Wednesday, September 5, 2018

Mothers - "BEAUTY ROUTINE"

photo by Tonje Thilesen
While the debut full length album from Philadelpha via Athens experimental rock quartet Mothers When You Walk A Long Distance You Are Tired seesawed between sparse introspective lyrical moments and complex, interwoven instrumental pyrotechnics, one of the main differences I've noticed between the debut and previous singles "BLAME KIT" and "PINK" from Mothers' upcoming sophomore full length Render Another Ugly Method has been an all-hands-on-deck type of inclusion. Where their debut often saw Kristine Leschper's vocals under a perennial spotlight that occasionally saw the band lessening their intensity, on Render Another Ugly Method, the foursome have established a new dynamic: one that lauches Leschper's vocals right into the dense, instrumental din.

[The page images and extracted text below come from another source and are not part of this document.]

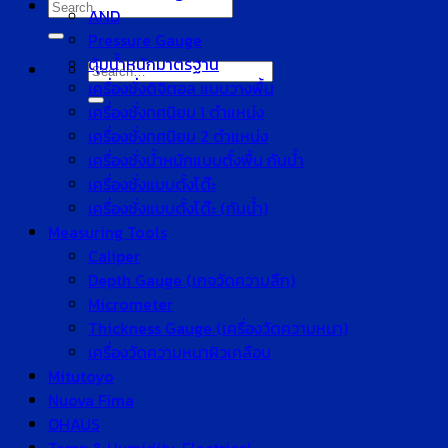
Search
AND
for:
Pressure Gauge
ตุ้มน้ำหนักมาตรฐาน
Search
เครื่องชั่งดิจิตอล แบบวางพื้น
for:
เครื่องชั่งทศนิยม 1 ตำแหน่ง
เครื่องชั่งทศนิยม 2 ตำแหน่ง
เครื่องชั่งน้ำหนักแบบตั้งพื้น กันน้ำ
เครื่องชั่งแบบตั้งโต๊ะ
เครื่องชั่งแบบตั้งโต๊ะ (กันน้ำ)
Measuring Tools
Caliper
Depth Gauge (เกจวัดความลึก)
Micrometer
Thickness Gauge (เครื่องวัดความหนา)
เครื่องวัดความหนาผิวเคลือบ
Mitutoyo
Nuova Fima
OHAUS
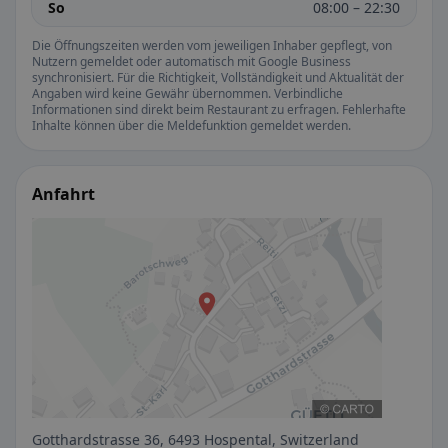
So
08:00 – 22:30
Die Öffnungszeiten werden vom jeweiligen Inhaber gepflegt, von
Nutzern gemeldet oder automatisch mit Google Business
synchronisiert. Für die Richtigkeit, Vollständigkeit und Aktualität der
Angaben wird keine Gewähr übernommen. Verbindliche
Informationen sind direkt beim Restaurant zu erfragen. Fehlerhafte
Inhalte können über die Meldefunktion gemeldet werden.
Anfahrt
Gotthardstrasse 36, 6493 Hospental, Switzerland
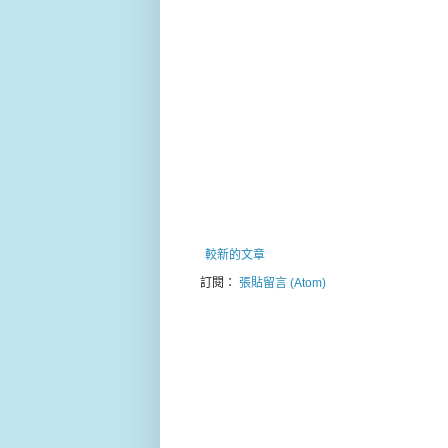
較新的文章
訂閱：
張貼留言 (Atom)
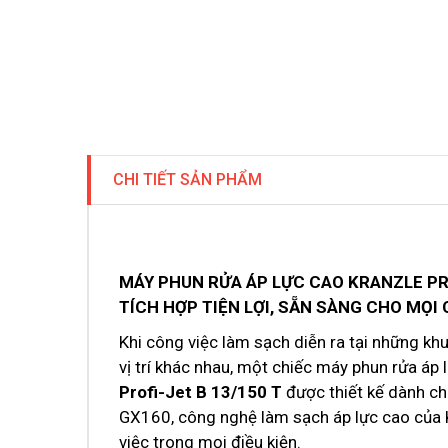
CHI TIẾT SẢN PHẨM
MÁY PHUN RỬA ÁP LỰC CAO KRANZLE PRO
TÍCH HỢP TIỆN LỢI, SẴN SÀNG CHO MỌI
Khi công việc làm sạch diễn ra tại những kh
vị trí khác nhau, một chiếc máy phun rửa áp
Profi-Jet B 13/150 T
được thiết kế dành c
GX160, công nghệ làm sạch áp lực cao của K
việc trong mọi điều kiện.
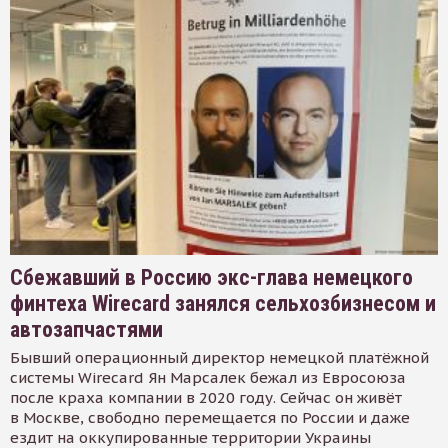
Сбежавший в Россию экс-глава немецкого
финтеха Wirecard занялся сельхозбизнесом и
автозапчастями
Бывший операционный директор немецкой платёжной
системы Wirecard Ян Марсалек бежал из Евросоюза
после краха компании в 2020 году. Сейчас он живёт
в Москве, свободно перемещается по России и даже
ездит на оккупированные территории Украины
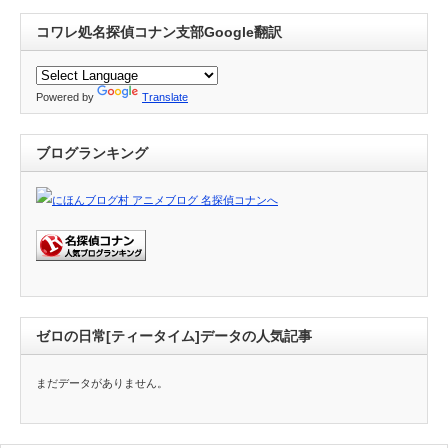
コワレ処名探偵コナン支部Google翻訳
Powered by
Translate
ブログランキング
ゼロの日常[ティータイム]データの人気記事
まだデータがありません。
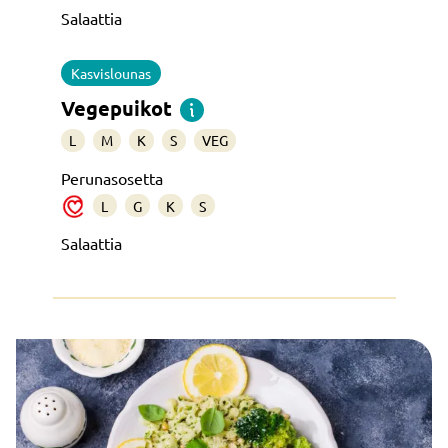
Salaattia
Kasvislounas
Vegepuikot
L
M
K
S
VEG
Perunasosetta
L
G
K
S
Salaattia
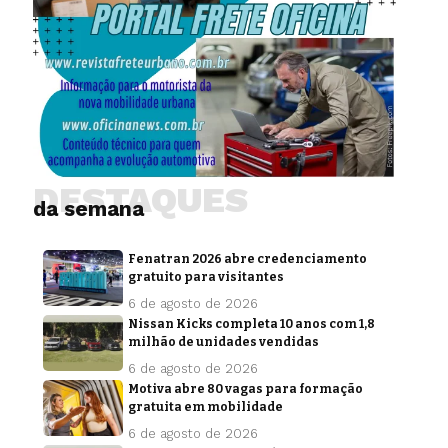
DESTAQUES
da semana
Fenatran 2026 abre credenciamento
gratuito para visitantes
6 de agosto de 2026
Nissan Kicks completa 10 anos com 1,8
milhão de unidades vendidas
6 de agosto de 2026
Motiva abre 80 vagas para formação
gratuita em mobilidade
6 de agosto de 2026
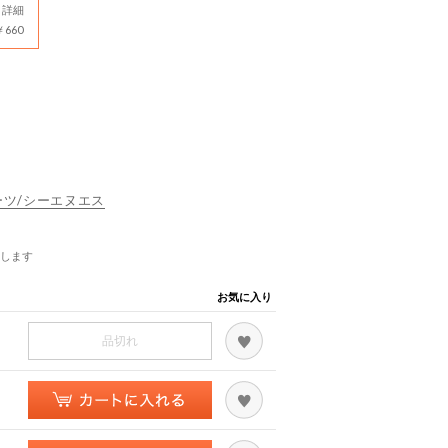
詳細
660
スポーツ/シーエヌエス
します
お気に入り
品切れ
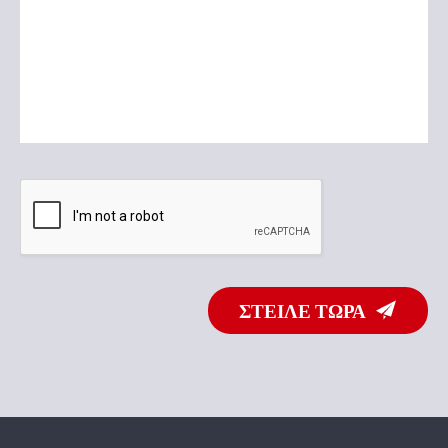
ΣΤΕΙΛΕ ΤΩΡΑ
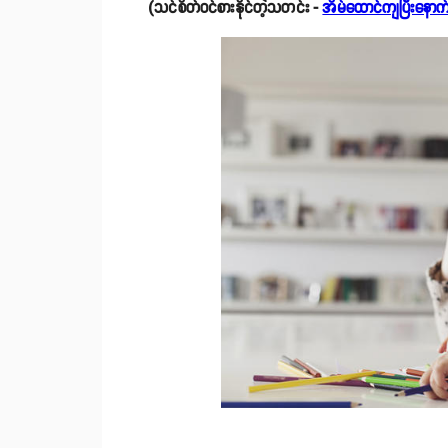
(သင်စိတ်ဝင်စားနိုင်တဲ့သတင်း -
အိမ်ထောင်ကျပြီးနောက်ပိ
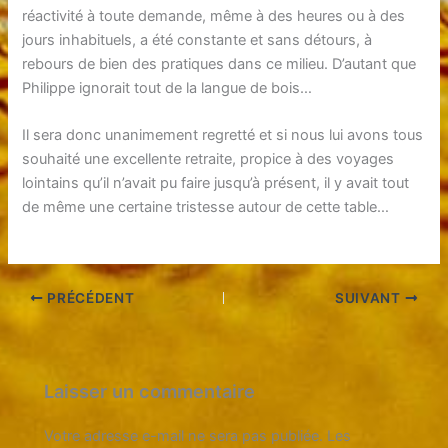
réactivité à toute demande, même à des heures ou à des
jours inhabituels, a été constante et sans détours, à
rebours de bien des pratiques dans ce milieu. D’autant que
Philippe ignorait tout de la langue de bois…
Il sera donc unanimement regretté et si nous lui avons tous
souhaité une excellente retraite, propice à des voyages
lointains qu’il n’avait pu faire jusqu’à présent, il y avait tout
de même une certaine tristesse autour de cette table…
PRÉCÉDENT
SUIVANT
Laisser un commentaire
Votre adresse e-mail ne sera pas publiée.
Les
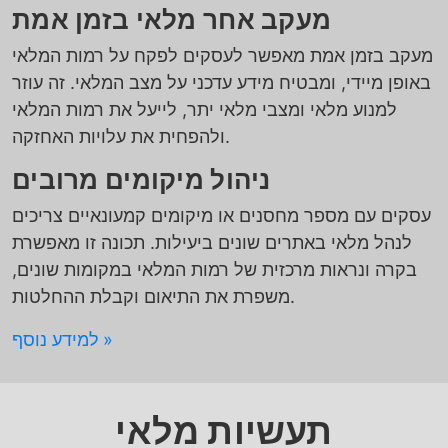
מעקב אחר מלאי בזמן אמת
מעקב בזמן אמת מאפשר לעסקים לפקח על רמות המלאי
באופן מיידי, ומבטיח מידע עדכני על מצב המלאי. זה עוזר
למנוע מלאי ומצבי מלאי יתר, לייעל את רמות המלאי
ולהפחית את עלויות האחזקה.
ניהול מיקומים מרובים
עסקים עם מספר מחסנים או מיקומים קמעונאיים צריכים
לנהל מלאי באתרים שונים ביעילות. תכונה זו מאפשרת
בקרה ונראות מרכזית של רמות המלאי במקומות שונים,
משפרת את התיאום וקבלת ההחלטות.
למידע נוסף
תעשיות מלאי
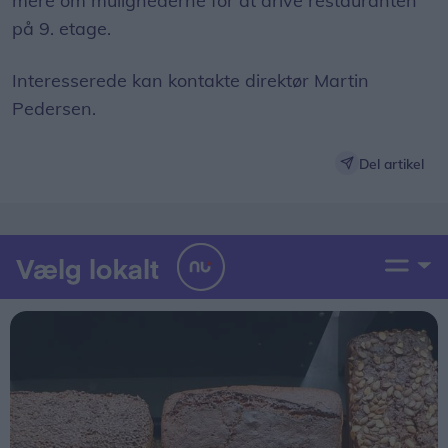
mere om mulighederne for at drive restauranten
på 9. etage.
Interesserede kan kontakte direktør Martin
Pedersen.
Del artikel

"BEAUTY ROUTINE", the third single and opening track from the forthcoming record establishes an unexpected moment of quiet, much more reminiscent of their debut while featuring the much more fractured lyrical style that Leschper's been exploring on this new record. Much like "PINK" was a series of vignettes, strung together by the particular feelings they evoked in Leschper, "BEAUTY ROUTINE" follows a similar style of disjointed narrative structure. There's no chorus, or even vaguely conventional approach to songwriting here as Leschper stretches and elongates the delivery of two rather brief verses. But much like an actual beauty routine, Leschper's lyrical delivery is methodical, gradually building and the rest of Mothers follow suit. It's not until almost two minutes in where the band snap into action from their previously listless expansiveness. Unsurprisingly it's also where Leschper turns her lyrical focus outward. It is slight but "BEAUTY ROUTINE" falls into Leschper's pervasive interest in the body as a malleable thing: capable of being expanded and contracted, and even abandoned completely. The first verse - aloft in a dissociative haze before a moment of jarring self-consciousness shifts the focus towards actually engaging with another person as the second verse's lyrics are about the self but delivered outside of the self. Much of the ethos of "BEAUTY ROUTINE" is a matter of Leschper's thought process during its composition but she lets others in, and none too gently with the song's final line: "Show me a beauty routine to erase me completely".



The music video, directed Jake Lazovick and Richard Phillip Smith, is a case of the visual enhancing the audio aspect as the ideas behind the track become the video's sole focus. Leschper carries a small hand mirror with her, glancing at herself in it but from the audience's perspective, you never get a good view of what she sees and the glances you steal into the mirror they appear to be reflecting something completely other than Leschper. Eventually Leschper does away with the actual mirror and decides to create a homemade mannequin in her own image: she gives it her own hair, models its appendages after her own and even dresses it up in her own clothes essentially creating the image she hopes to see in the hand mirror. Much like the video for "PINK" which was also directed by Lazovick and Smith, there's a creeping sense of malaise that lingers until the very conclusion.



Render Another Ugly Method, Mothers' sophomore full length album is out September 7th on Anti- Records.